How to Improve Virtual Connection

August 16, 2022

by

Dr Sven Hansen

Sustain the messy, transformative work of real connection

One day last week, like many of you, I spent fifteen hours on a computer. This included four group webinars (one of which was a hundred faceless people), six Zoom meetings, and the normal transactional activity of small business. Closing my screen at 7pm, I felt strangely discombobulated. It felt tired (mental fatigue), listless, unsatisfied and dissociated. I call it “LIMBO”. I think you have experienced it.

This is a symptom of disrupted connection.

Most of us have been locked down for six weeks. While a few lucky families and businesses share common space, the rest have to make do with digital communication. These virtual platforms are nothing short of miraculous. They have improved dramatically. We now expect a seamless flow of voice, face and digital gimmicks.

The efficiency gain is stunning. One can deliver a half day intervention with a group at 10% of the cost. Taxis, airports, hotels and endless downtime vaporised for multiple participants. Evaluations can match face-to-face. Three hours delivers the same net revenue as a two-day journey.

Organisations are just beginning to realise how effective and efficient virtual meetings have become. It is almost certain that many of us will continue to work from home and that much of our future communication will be digital and transactional. Training, sales, negotiation, planning and coaching will become predominantly virtual.

Face-to-face connection will reduce dramatically.

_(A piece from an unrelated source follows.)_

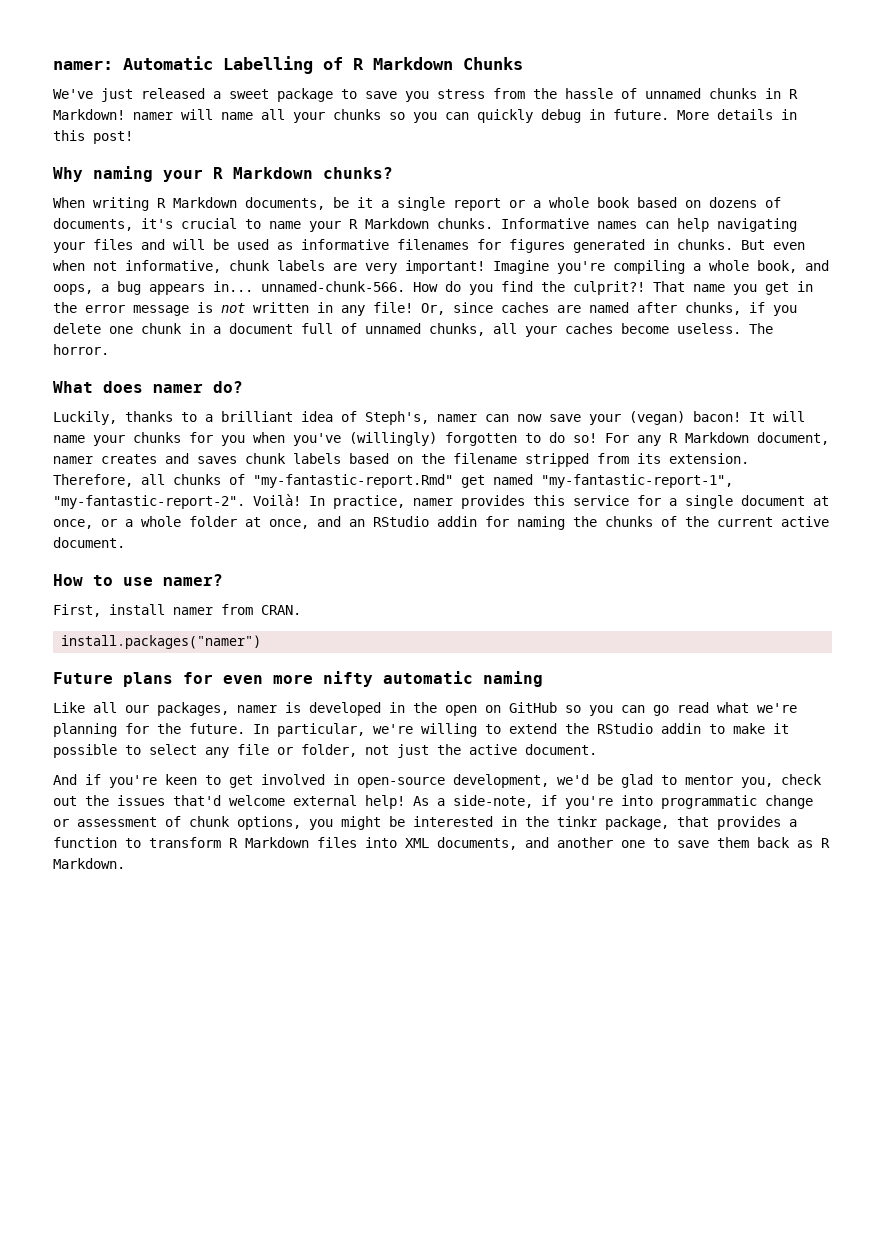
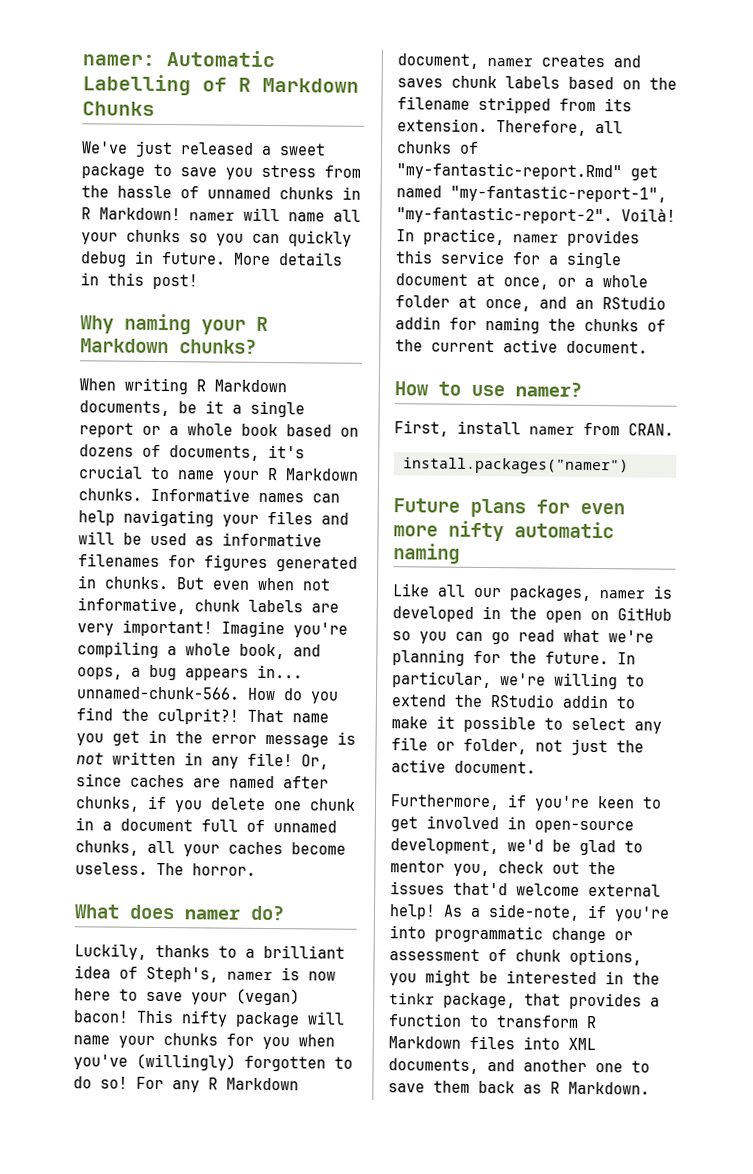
[485,414,542,422] can now -> [281,967,336,981] [74,988,138,1001] is now here to
[749,412,765,422] It -> [136,1009,300,1028] This nifty package
[53,774,77,785] And -> [390,794,500,811] Furthermore,

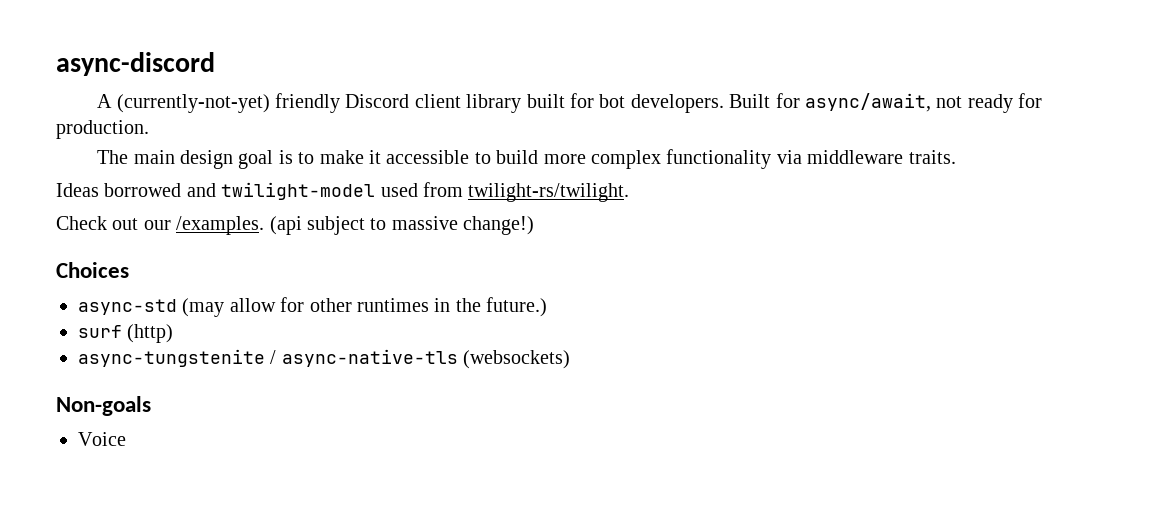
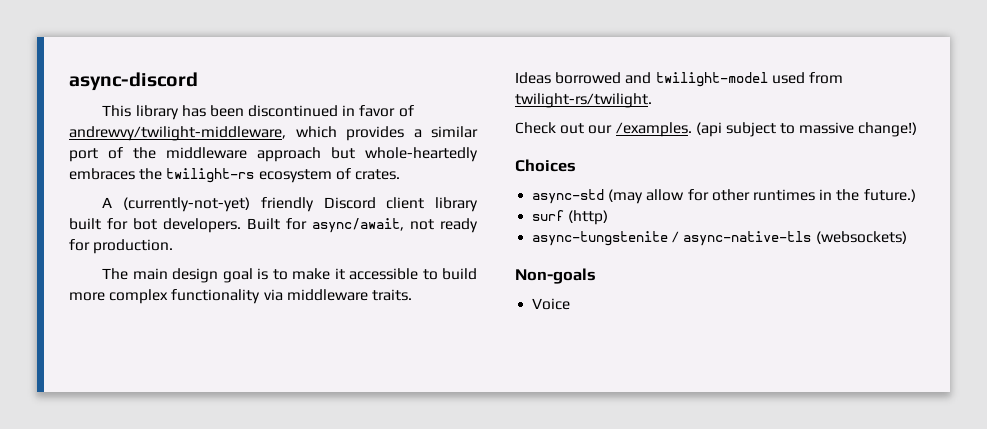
(215, 64) none -> [102,105,414,120] [69,126,478,141] [69,147,478,162] [69,168,400,183] // This library has been discontinued in favor of andrewvy/twilight-middleware, which provides a similar port of the middleware approach but whole-heartedly embraces the twilight-rs ecosystem of crates.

For millions of years, primates have evolved as social species. We could only survive the harsh ecosystems in small family groups and tribes with periodic inter-group exchange. We communicated in a physical cocoon of smells, touch, eye contact, grooming, posturing, grunting, seducing and dominating/submitting.

In suits, we follow formal protocols to book a time, place, dress-code and still we are close. We shake hands, gesticulate, and dance with our eyes, expressions, vocal tones and postures. Smell and grooming have dropped into the background but still play out.

Together in space and matter, we connect and transform each other.

On screen, it is very different. If lucky, we have an image large enough to detect eye movement and facial expressions. The concentration required to track this instinctive flow of information is huge. Delays in voice and image create interruptions in flow that trigger doubt, irritation and dismissive judgements. Feedback loops and trust fail.

Digitised on screen we transact deprived of meaning.

From a biological perspective, we are ripping apart the very fabric of what makes us human. We must be cautious, wise and deliberate in mastering this inevitable transition that Covid-19 has thrust into warp speed.

Take special care of intimate relationships.

In family and homes:

  1. Create shared daily rituals – meals, walks, games and conversations
  2. Share your daily work plan and respect each other’s workspace
  3. Make time for close, physical and intimate greetings – hug, listen, play
  4. Be tolerant, generous and quick to apologise when boundaries are crossed

In close friendship and work circles:

  1. Maintain your regular digital connections
  2. Meet fortnightly for a walk, ‘distance-compliant’ coffee or park-side chat

In digital transactions:

  1. Take at least 10 minutes to prepare for a call – rest, plan, anticipate
  2. Dress well and present yourself with good posture and comfortable surrounds
  3. Make sure your camera catches your face at eye height
  4. Check your appearance and surroundings before each call
  5. Keep your eyes steady and focused close to the camera
  6. Maintain good posture and breathe slowly through the nose
  7. Instead of interruption raise your hand for a speaking opportunity
  8. Train yourself in facial expression recognition (www.paulekman.com)
  9. Speak clearly and get to the point. Use stories.

Digital business is in the ascendant. We must adapt if we are to take advantage of this incredible opportunity. Remember that it is primarily transactional communication.

Do not forget the critical – albeit messy – connections required to give meaning, context and fulfilment to our lives.